■ Excerpt:
[Start of Attachment]
HACKING.org



Algorithm
Background reading: CRDT
This packages implements the Logoot split algorithm
  André, Luc, et al. "Supporting adaptable granularity of changes for massive-scale collaborative editing." 9th IEEE International Conference on Collaborative Computing: Networking, Applications and Worksharing. IEEE, 2013.
The CRDT-ID blocks are implemented by text property =’crdt-id=.
  A continous range of text with the same =’crdt-id= property represent a CRDT-ID block.
  The =’crdt-id= is a a cons of (ID-STRING . END-OF-BLOCK-P),
  where ID-STRING represent the CRDT-ID of the leftmost character in the block.
  If END-OF-BLOCK-P is NIL, the block is a non-rightmost segment splitted from a larger block,
  so insertion at the right of this block shouldn’t be merged into the block by sharing the base CRDT-ID and increasing offset.
ID-STRING is a unibyte string representing a CRDT-ID (for efficient comparison).
  Every two bytes represent a big endian encoded integer.
  For base IDs, last two bytes are always representing Site ID.
  Stored strings are BASE-ID:OFFSETs. So the last two bytes represent offset,
  and second last two bytes represent Site ID.
Protocol
Text-based version
  (it should be easy to migrate to a binary version.  Using text for better debugging for now)
Note: Starting from v0.3.0, we separate User IDs and Site IDs.
  Site IDs are buffer local and temporarily assigned to users with writable access.
Every message takes the form (type . body)

  Text Editing
    A peer must obtain a site-id before performing the following operations,
    by remote calling crdt-get-write-access. See Remote Function.
    
      insert

        body takes the form (buffer-name user-id crdt-id position-hint content)
        
          
position-hint is the buffer position where the operation happens at the site
            which generates the operation.  Then we can play the trick that start search
            near this position at other sites to speedup CRDT ID search
          
content is the string to be inserted
        
      
      delete

        body takes the form (buffer-name user-id position-hint . crdt-id-list)
        
          
crdt-id-list is generated from CRDT--DUMP-IDS from the deleted text
        
      
      cursor

        body takes the form
        (buffer-name user-id point-position-hint point-crdt-id mark-position-hint mark-crdt-id)
        *-crdt-id can be either a CRDT ID, or
        
          
nil, which means clear the point/mark
          =”“=, which means (point-max)
[End of Attachment]
■ Records supplied:
[Start of Attachment]
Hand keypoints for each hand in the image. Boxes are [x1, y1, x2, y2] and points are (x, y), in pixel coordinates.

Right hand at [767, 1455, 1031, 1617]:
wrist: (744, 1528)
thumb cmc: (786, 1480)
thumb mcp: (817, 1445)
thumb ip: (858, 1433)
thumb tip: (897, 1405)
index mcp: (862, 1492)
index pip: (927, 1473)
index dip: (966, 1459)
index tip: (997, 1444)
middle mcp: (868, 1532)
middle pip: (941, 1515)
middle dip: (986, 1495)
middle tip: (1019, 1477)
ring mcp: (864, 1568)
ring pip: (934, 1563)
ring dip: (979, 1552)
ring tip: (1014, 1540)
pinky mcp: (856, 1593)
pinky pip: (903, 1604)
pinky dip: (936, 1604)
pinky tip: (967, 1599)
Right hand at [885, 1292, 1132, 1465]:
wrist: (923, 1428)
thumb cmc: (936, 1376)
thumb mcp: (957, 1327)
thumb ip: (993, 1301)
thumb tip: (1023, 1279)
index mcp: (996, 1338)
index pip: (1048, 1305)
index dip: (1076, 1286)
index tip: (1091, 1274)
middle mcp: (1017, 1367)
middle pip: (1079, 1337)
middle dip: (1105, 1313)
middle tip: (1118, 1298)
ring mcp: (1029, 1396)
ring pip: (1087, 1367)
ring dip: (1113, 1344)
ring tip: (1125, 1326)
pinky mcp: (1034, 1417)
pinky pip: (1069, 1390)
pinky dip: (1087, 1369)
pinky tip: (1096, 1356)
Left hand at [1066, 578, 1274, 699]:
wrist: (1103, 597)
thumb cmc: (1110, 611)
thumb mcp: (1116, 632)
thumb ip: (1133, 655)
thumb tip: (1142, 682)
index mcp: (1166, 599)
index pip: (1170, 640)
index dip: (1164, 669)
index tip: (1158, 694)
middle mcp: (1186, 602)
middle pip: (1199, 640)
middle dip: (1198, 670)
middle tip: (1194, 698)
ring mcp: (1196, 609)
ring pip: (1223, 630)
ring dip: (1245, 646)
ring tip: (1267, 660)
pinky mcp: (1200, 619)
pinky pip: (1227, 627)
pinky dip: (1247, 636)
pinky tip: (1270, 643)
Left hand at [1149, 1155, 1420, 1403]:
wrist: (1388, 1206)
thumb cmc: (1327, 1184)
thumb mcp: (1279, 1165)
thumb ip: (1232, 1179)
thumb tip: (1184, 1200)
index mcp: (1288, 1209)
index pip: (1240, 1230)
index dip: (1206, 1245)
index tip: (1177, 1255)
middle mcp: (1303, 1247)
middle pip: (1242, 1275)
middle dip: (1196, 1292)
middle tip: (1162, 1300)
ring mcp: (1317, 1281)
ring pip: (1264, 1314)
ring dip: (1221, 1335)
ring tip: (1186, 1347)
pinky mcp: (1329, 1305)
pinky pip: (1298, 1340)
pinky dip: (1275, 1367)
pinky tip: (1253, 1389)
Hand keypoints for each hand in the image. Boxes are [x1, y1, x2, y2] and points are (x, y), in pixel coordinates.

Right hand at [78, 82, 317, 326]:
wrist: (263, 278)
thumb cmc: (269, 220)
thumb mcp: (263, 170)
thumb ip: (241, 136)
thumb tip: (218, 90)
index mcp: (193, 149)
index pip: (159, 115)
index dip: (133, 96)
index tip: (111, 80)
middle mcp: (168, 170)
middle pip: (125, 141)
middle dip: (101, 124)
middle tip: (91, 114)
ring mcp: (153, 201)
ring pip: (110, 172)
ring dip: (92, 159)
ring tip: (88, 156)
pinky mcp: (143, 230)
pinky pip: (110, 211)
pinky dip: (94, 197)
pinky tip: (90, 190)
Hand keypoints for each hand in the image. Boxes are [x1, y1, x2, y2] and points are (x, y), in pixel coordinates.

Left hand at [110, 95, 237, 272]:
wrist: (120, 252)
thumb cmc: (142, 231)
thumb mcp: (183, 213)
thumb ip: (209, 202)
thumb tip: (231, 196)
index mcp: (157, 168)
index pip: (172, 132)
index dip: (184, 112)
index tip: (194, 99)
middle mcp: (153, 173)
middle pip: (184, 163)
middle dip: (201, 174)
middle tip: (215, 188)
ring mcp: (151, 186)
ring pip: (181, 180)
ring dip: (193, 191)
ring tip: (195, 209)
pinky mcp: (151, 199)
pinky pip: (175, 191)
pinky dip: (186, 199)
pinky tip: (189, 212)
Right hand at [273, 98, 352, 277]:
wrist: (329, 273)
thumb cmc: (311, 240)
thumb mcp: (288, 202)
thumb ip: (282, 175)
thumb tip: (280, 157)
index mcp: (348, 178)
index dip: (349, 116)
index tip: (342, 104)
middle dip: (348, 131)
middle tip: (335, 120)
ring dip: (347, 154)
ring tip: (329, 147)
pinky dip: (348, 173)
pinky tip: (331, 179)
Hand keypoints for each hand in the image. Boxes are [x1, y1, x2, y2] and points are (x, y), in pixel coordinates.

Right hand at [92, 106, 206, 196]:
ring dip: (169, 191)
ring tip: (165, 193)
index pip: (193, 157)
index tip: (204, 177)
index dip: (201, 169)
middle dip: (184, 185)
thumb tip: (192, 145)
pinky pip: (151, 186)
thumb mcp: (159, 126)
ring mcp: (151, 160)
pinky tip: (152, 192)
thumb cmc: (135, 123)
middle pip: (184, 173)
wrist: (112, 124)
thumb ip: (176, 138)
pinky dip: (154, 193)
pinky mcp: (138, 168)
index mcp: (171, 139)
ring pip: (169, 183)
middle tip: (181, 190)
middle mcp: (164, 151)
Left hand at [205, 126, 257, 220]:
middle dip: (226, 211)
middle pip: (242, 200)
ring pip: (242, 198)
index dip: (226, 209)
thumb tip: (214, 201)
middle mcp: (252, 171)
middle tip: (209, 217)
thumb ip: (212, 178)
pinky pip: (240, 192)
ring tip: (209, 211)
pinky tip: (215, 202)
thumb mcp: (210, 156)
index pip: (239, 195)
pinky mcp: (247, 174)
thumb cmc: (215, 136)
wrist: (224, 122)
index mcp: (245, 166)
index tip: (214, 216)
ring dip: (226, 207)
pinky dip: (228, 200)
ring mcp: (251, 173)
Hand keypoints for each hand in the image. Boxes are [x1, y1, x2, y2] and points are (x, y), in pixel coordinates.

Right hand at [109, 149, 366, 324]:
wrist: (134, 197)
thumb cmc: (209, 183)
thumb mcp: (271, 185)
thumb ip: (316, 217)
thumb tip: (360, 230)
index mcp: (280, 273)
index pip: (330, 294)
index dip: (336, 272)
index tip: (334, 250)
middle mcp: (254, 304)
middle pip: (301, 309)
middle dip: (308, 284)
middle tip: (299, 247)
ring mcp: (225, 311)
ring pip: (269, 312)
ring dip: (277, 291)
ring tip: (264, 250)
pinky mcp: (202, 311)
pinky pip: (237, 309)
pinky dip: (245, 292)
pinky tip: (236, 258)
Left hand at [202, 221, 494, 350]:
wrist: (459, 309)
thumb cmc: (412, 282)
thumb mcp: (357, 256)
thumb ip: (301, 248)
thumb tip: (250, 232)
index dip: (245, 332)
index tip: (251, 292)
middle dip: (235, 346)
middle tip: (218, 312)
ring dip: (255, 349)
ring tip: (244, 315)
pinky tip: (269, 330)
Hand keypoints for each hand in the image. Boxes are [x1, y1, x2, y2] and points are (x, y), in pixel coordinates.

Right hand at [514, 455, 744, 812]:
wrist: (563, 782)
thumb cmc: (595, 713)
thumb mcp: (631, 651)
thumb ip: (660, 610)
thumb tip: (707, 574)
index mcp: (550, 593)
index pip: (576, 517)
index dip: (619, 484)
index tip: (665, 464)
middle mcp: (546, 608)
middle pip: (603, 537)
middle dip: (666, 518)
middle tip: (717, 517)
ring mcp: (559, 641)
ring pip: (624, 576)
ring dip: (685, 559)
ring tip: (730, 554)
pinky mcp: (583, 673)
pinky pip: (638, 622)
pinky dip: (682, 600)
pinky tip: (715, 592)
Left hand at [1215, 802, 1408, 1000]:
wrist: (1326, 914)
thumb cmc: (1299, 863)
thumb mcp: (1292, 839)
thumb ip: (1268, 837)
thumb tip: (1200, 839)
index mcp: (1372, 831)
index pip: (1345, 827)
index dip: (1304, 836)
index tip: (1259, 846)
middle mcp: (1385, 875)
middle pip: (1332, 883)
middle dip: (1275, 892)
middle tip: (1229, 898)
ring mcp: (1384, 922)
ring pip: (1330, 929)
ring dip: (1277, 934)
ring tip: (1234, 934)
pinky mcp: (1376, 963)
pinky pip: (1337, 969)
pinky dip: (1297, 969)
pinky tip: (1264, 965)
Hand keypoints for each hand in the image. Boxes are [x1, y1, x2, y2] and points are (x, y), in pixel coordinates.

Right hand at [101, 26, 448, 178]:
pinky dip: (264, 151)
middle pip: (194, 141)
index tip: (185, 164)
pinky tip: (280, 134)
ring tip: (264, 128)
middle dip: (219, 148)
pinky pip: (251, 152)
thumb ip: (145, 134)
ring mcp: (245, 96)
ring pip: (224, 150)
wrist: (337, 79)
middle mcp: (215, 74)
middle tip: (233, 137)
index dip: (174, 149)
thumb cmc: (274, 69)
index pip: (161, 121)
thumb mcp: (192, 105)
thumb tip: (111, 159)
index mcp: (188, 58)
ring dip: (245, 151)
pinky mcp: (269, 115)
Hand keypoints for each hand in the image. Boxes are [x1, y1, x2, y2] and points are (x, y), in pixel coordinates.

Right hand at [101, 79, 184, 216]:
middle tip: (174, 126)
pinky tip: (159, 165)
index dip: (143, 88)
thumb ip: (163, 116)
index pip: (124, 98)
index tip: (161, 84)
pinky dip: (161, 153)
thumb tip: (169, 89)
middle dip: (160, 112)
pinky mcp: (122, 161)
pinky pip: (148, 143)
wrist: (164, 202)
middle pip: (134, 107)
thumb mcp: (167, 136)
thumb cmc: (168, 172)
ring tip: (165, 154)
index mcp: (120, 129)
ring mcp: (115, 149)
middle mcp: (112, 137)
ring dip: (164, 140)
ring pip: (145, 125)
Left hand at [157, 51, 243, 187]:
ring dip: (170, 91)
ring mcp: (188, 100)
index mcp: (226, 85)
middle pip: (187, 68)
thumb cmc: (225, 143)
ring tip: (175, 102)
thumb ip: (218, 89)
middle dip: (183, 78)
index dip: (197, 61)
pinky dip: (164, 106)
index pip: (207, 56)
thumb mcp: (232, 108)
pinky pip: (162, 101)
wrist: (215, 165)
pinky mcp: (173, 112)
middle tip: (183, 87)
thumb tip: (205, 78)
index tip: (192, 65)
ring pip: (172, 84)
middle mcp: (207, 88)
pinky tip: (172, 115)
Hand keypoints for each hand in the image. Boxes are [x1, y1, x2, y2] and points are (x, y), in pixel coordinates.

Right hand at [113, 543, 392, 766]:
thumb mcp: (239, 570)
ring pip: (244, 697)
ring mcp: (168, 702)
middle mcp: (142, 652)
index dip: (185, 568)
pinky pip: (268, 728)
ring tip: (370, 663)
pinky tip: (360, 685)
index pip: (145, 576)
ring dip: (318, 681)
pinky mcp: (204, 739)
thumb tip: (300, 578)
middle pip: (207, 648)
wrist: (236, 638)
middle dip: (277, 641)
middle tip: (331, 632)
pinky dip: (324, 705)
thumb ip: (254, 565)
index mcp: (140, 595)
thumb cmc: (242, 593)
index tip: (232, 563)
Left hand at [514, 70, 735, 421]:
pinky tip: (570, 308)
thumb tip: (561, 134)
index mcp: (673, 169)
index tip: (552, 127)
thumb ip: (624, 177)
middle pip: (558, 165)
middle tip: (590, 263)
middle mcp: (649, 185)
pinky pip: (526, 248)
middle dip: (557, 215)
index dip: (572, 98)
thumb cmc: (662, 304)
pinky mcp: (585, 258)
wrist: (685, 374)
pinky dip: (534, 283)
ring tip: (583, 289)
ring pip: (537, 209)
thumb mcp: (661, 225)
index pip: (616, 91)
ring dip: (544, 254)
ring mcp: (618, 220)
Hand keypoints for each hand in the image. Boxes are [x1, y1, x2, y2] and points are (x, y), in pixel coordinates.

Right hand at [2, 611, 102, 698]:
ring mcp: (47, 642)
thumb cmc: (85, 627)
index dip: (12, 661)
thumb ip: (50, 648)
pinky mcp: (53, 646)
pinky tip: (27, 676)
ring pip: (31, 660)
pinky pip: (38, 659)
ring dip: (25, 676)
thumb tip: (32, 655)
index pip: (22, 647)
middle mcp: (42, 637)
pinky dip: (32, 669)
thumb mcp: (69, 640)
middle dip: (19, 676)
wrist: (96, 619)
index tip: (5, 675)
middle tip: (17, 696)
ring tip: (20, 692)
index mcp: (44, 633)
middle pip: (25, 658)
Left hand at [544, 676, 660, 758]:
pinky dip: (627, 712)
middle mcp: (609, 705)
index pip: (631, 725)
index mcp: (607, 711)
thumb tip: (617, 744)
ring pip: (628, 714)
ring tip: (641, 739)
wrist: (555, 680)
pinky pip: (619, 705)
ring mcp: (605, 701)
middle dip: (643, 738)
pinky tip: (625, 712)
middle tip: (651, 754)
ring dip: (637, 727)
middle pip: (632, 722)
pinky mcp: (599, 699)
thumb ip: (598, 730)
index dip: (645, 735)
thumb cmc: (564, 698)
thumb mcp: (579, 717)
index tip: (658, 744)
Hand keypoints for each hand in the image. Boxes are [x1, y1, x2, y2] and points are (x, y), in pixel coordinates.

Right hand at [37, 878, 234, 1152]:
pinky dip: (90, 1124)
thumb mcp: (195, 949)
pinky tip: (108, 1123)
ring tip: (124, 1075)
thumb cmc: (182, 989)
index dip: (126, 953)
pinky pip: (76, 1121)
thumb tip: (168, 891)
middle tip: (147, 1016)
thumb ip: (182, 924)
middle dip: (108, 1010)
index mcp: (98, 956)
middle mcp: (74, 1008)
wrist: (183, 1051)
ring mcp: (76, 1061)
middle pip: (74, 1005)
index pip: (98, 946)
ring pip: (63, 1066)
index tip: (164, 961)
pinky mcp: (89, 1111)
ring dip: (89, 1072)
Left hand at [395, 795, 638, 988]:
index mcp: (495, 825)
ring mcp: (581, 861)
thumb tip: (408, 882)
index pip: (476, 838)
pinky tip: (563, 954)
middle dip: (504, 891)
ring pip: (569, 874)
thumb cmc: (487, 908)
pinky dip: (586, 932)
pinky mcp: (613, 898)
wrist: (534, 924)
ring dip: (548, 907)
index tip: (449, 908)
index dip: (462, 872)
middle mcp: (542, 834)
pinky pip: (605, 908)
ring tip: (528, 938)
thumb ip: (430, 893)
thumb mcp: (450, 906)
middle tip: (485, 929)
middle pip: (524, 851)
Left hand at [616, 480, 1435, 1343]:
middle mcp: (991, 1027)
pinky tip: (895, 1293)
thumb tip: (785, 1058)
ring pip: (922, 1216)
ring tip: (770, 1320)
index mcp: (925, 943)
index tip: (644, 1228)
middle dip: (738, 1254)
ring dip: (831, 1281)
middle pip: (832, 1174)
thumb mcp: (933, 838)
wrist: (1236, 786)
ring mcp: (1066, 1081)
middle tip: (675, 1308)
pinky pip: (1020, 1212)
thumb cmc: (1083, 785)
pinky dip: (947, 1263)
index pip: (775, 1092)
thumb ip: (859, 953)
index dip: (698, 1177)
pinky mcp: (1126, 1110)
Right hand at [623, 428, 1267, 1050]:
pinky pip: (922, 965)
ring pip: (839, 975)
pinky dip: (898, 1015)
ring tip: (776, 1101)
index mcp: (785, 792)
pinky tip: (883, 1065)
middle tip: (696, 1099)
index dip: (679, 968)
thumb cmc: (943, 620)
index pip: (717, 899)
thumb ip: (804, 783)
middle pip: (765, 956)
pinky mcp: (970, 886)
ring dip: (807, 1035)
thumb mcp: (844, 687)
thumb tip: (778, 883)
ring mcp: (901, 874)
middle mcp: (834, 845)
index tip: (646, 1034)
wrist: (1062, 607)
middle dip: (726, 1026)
[End of Attachment]
Reproduce the stretch of the HACKING.org page from "Stored strings are" through "and Site IDs.". The records aren't needed for this.

Stored strings are BASE-ID:OFFSETs. So the last two bytes represent offset,
  and second last two bytes represent Site ID.
Protocol
Text-based version
  (it should be easy to migrate to a binary version.  Using text for better debugging for now)
Note: Starting from v0.3.0, we separate User IDs and Site IDs.